Regular paths and error handling paths are the same wherever possible. This means they don’t have to distinguish errors from regular operation and that the code is more likely to be correct (error handling code is notoriously buggy largely because it doesn’t get exercised). For example, initial registration, modifications to registrations, handling server loss of registration state, and re-registering after migration are all handled in the same way: the client and server exchange digests of what they think the registration state is in every heartbeat; if these are out of sync, the client simply resends its entire set of registrations. This extends to the user of the client API as well: as mentioned above, client cold-start and the loss of version state in Thialfi are handled identically at an API level.
Ultimately, Thialfi makes recovering from failure the responsibility of application servers and clients, keeping itself off the critical path for anything. This seems simple, but achieving this without burdening application servers and clients requires careful and conscious design.
We felt there was one dark corner of Thialfi’s design that makes it difficult to completely understand its fault tolerance properties. Application servers post version changes to Thialfi via Google’s reliable pub-sub system, about which the paper is devoid of details. It’s difficult to tell how the pub-sub system could fail and how this would affect Thialfi. Furthermore, if Thialfi bootstraps off a reliable pub-sub system, what would have happened if Google had simply exposed a client API to subscribe to the pub-sub system? Our best guess is that it wouldn’t have scaled to millions of clients like Thialfi does, but we can only guess.

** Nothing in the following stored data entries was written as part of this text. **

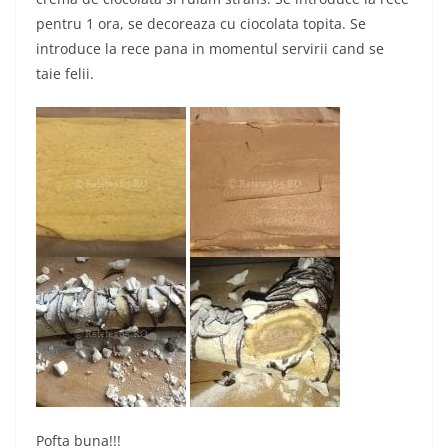
pentru 1 ora, se decoreaza cu ciocolata topita. Se
introduce la rece pana in momentul servirii cand se
taie felii.
Pofta buna!!!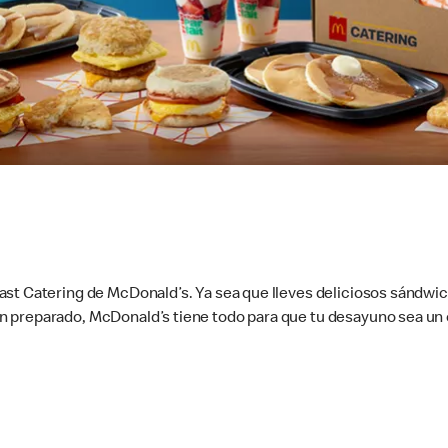
ast Catering de McDonald’s. Ya sea que lleves deliciosos sándwi
 preparado, McDonald’s tiene todo para que tu desayuno sea un 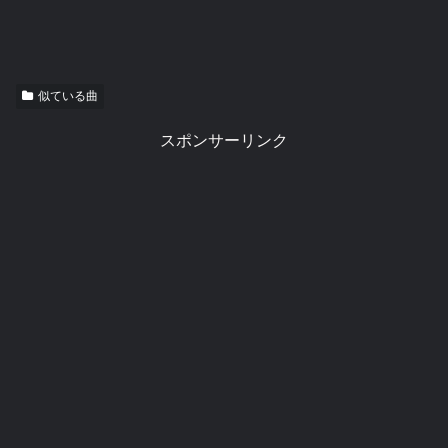
似ている曲
スポンサーリンク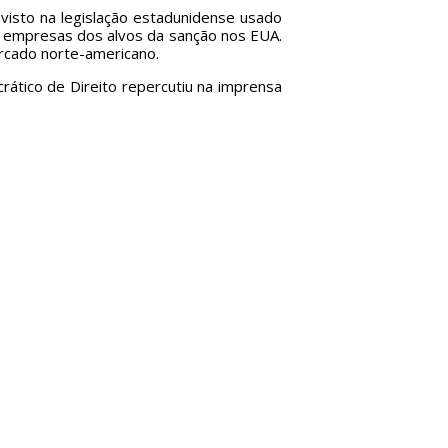
isto na legislação estadunidense usado
 e empresas dos alvos da sanção nos EUA.
rcado norte-americano.
rático de Direito repercutiu na imprensa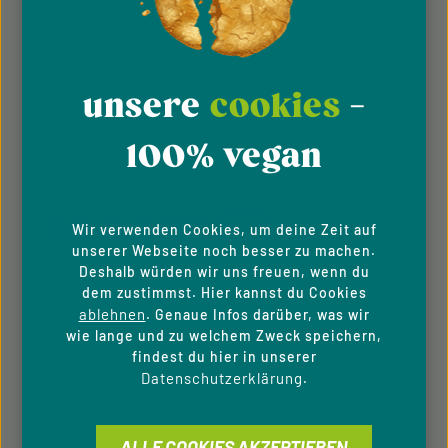
FOLGE UNS
unsere
cookies
-
100% vegan
ZAHLUNGSARTEN
Wir verwenden Cookies, um deine Zeit auf
unserer Webseite noch besser zu machen.
Deshalb würden wir uns freuen, wenn du
dem zustimmst. Hier kannst du Cookies
ablehnen
. Genaue Infos darüber, was wir
SERVICE-HOTLINE
wie lange und zu welchem Zweck speichern,
findest du hier in unserer
Unterstützung und Beratung unter:
Datenschutzerklärung
.
09433 - 20 41 31 00
Mo-Fr, 08:00 - 16:00 Uhr
ALLE COOKIES AKZEPTIEREN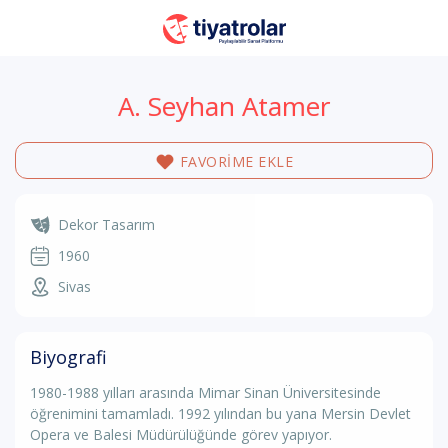
A. Seyhan Atamer
FAVORİME EKLE
Dekor Tasarım
1960
Sivas
Biyografi
1980-1988 yılları arasında Mimar Sinan Üniversitesinde
öğrenimini tamamladı. 1992 yılından bu yana Mersin Devlet
Opera ve Balesi Müdürülüğünde görev yapıyor.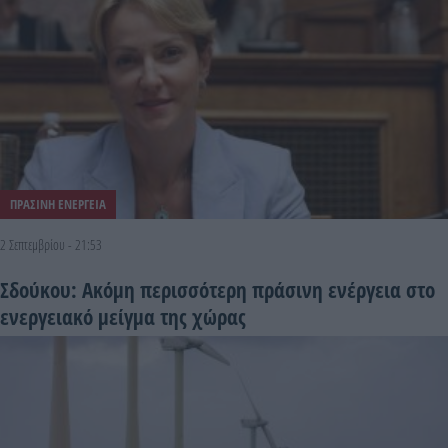
ΠΡΑΣΙΝΗ ΕΝΕΡΓΕΙΑ
2 Σεπτεμβρίου - 21:53
Σδούκου: Ακόμη περισσότερη πράσινη ενέργεια στο
ενεργειακό μείγμα της χώρας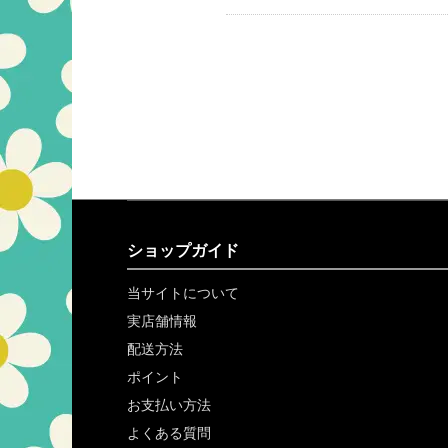
ショップガイド
当サイトについて
実店舗情報
配送方法
ポイント
お支払い方法
よくある質問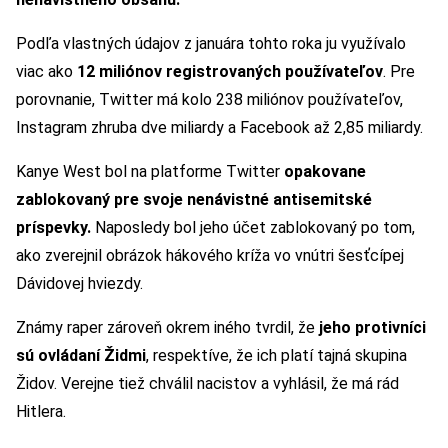
Podľa vlastných údajov z januára tohto roka ju využívalo
viac ako
12 miliónov registrovaných používateľov
. Pre
porovnanie, Twitter má kolo 238 miliónov používateľov,
Instagram zhruba dve miliardy a Facebook až 2,85 miliardy.
Kanye West bol na platforme Twitter
opakovane
zablokovaný pre svoje nenávistné antisemitské
príspevky.
Naposledy bol jeho účet zablokovaný po tom,
ako zverejnil obrázok hákového kríža vo vnútri šesťcípej
Dávidovej hviezdy.
Známy raper zároveň okrem iného tvrdil, že
jeho protivníci
sú ovládaní Židmi
, respektíve, že ich platí tajná skupina
Židov. Verejne tiež chválil nacistov a vyhlásil, že má rád
Hitlera.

Thialfi’s approach of signaling rather than notification reprises the
long debate between “level-triggered” and “edge-triggered” interfaces in
OS and hardware design. Level-triggered interfaces like
PCI interrupts have very similar properties to Thialfi’s API (e.g., like
a Thialfi notification,
poll() only tells the caller that data is
available on an FD, not what the data is, or how many times the FD was
written to). On the other hand, edge-triggered interfaces more closely
resemble the reliable pub-sub interface that Thialfi explicitly
rejected. Historically, level-triggered interfaces have generally
scaled better, and we found it interesting to see this revisited and
reinforced from a very different perspective.